ラーメン店の調理作業が見えるように…Bリーグ島田新チェアマン、生き残りは積極発信

西日本スポーツ 末継 智章

 コロナ禍打破の鍵はIT-。バスケットボール男子Bリーグの新チェアマンに就任が決まった島田慎二氏(49)が、このほど福岡市・天神の西日本新聞社で本紙の単独取材に応じた。10日の就任発表会見後、インタビューに応じたのは初めて。島田氏は新型コロナウイルス感染拡大の影響で危機的状況にある地方クラブの生き残り策として積極的な情報公開を提案。自らもSNSで率先して発信する方針で、情報技術を活用して地域格差を埋める考えだ。6月末まで経営アドバイザーを務める2部(B2)ライジングゼファー福岡には1部(B1)昇格への期待を込めつつ、厳しい目で見ることを強調した。 (聞き手・構成=末継智章)

 -コロナ禍で各クラブの経営が苦しい。

 10日の就任会見でクラブを一つもつぶさないと宣言した。戦力強化に資金を使って経営を悪化させないように、来季は降格なしにした。今は守ることが重要。過去の慣例にとらわれずやっていく。

 -地方のクラブが生き残る方法は。

 地方は相対的に企業が少なく、人口も少ないから収入を得られづらい。このデメリットを超えるのはオーナーだ。リーグの魅力を訴え、地方でもクラブを持つことがステータスになるという世界観にするのは私の仕事。クラブに頼まれれば(説明などに)駆けつける。

 -オーナー依存だと地域色が出にくいのでは。

 私が以前社長を務めた(B1)千葉はつぶれそうなところから地域密着を続けて成長し(昨春)ミクシィと組んだ。それでも地域密着はやめず、資本とのハイブリッド(融合)になってきている。今までの文化を大事にしながら経済力をつける挑戦が、大きな可能性につながる。

 -B2福岡は経営危機に陥った昨年、健康食品通信販売の「やずや」(本社・福岡市)などが株式を取得した。

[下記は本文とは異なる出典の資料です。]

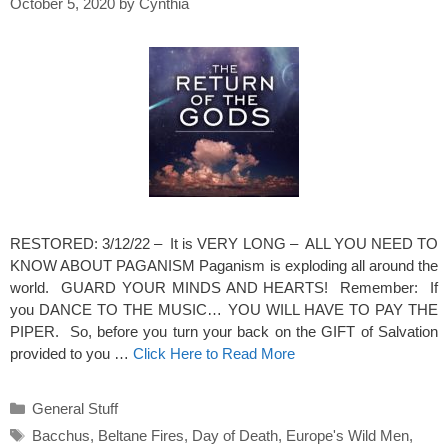
October 5, 2020
by
Cynthia
RESTORED: 3/12/22 – It is VERY LONG – ALL YOU NEED TO
KNOW ABOUT PAGANISM Paganism is exploding all around the
world. GUARD YOUR MINDS AND HEARTS! Remember: If
you DANCE TO THE MUSIC… YOU WILL HAVE TO PAY THE
PIPER. So, before you turn your back on the GIFT of Salvation
provided to you …
Click Here to Read More
Categories
General Stuff
Tags
Bacchus
,
Beltane Fires
,
Day of Death
,
Europe's Wild Men
,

 経営体制が不安定な流れが続き、バスケットボール業界や行政からの信頼を勝ち得ていなかった。今はオーナーが代わって地元の企業で支えるメッセージを出し、社員も増やして地元に寄り添う人的リソースがついてきている。劇的には変わらないが、良い方向に向かっている。

 -今後福岡に必要なのは。

 ファンもクラブに寄り添い、一緒に喜び、果実を得る感覚を持っていただくと、成長スピードは増す。

 -千葉ではどうやって共感してもらえたか。

 SNSでディスクローズ(公開)した。人間関係と一緒でうそをついてばれると信頼関係は崩れる。逆にスタンスを明確にし、どういう思いで運営しているのかを知ると、ファンは感情移入をしやすくなる。ラーメン店の厨房(ちゅうぼう)が見えるのと一緒。必死で作る雰囲気や(職人の)汗を見ると、魂を込めて作っているのだなと思えて、おいしそうに見えるでしょう。

 -チェアマン就任後も発信は続けるか。

 失敗が許されず、怖いからやめとけ、と言う意見もあるが、一番良くないのはBリーグが話題にも上がらないこと。議論が活性化した方が健全と考えている。基本的に開かれたリーグにしていたい。広報に怒られない程度にやります(笑)。

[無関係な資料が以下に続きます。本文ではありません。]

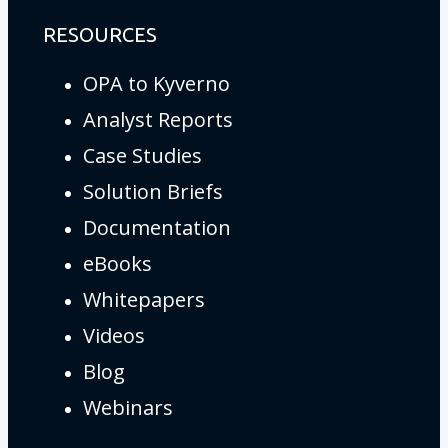
RESOURCES
OPA to Kyverno
Analyst Reports
Case Studies
Solution Briefs
Documentation
eBooks
Whitepapers
Videos
Blog
Webinars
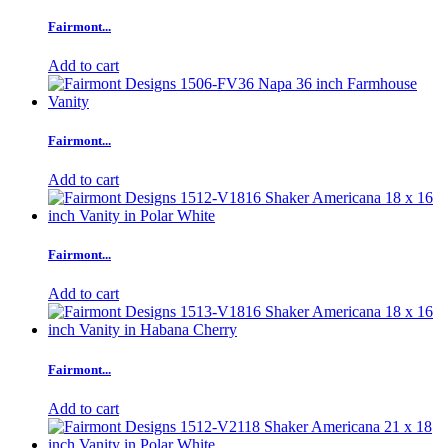
Fairmont...
Add to cart
Fairmont...
Add to cart
Fairmont...
Add to cart
Fairmont...
Add to cart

 -アフターコロナの世界ではリモートマッチ(無観客試合)の観戦方法なども検討する必要があり、情報技術がより重視される。

 そこを制した者がスポーツ界を制するのではと思う。引き続きリーグのメインスポンサーになってくださるソフトバンクさんは世界中の技術を活用している。つながりは大きい。会見もオンラインにすれば記者の移動コストもかからず、地域格差が埋まる。頻度を増やしたい。

 -リーグはアジア市場を見据え、放映権収入やインバウンドの拡大などを目指している。

 福岡のためにやっているわけではないが、福岡がアジアの玄関口である以上、結果的に(アジア市場で)利する可能性が一番高い。今、クラブはもっと基礎的な部分を整えないといけないが、将来の成長戦略にアジアは欠かせない。

 -6月末で福岡の経営アドバイザーを退任する。

 どこも経営努力しているのでここだけとはいかないが、福岡はB1にいないといけないクラブで潜在能力はとてつもない。千葉も8年ほど前は地元高校のチームからも「見たくない」と言われていたが、力を付けるうちに見に来てくれるようになり、最近では「将来(千葉)ジェッツに行きたい」と言ってくれるようになった。クラブが成長し、福岡大大濠高や福岡第一高の選手たちが将来行きたいと思う状況になってほしい。

 -今後も千葉や福岡は気になるか。

 ひいきと言われないよう、特に厳しい目で見ないといけない。甘やかしません。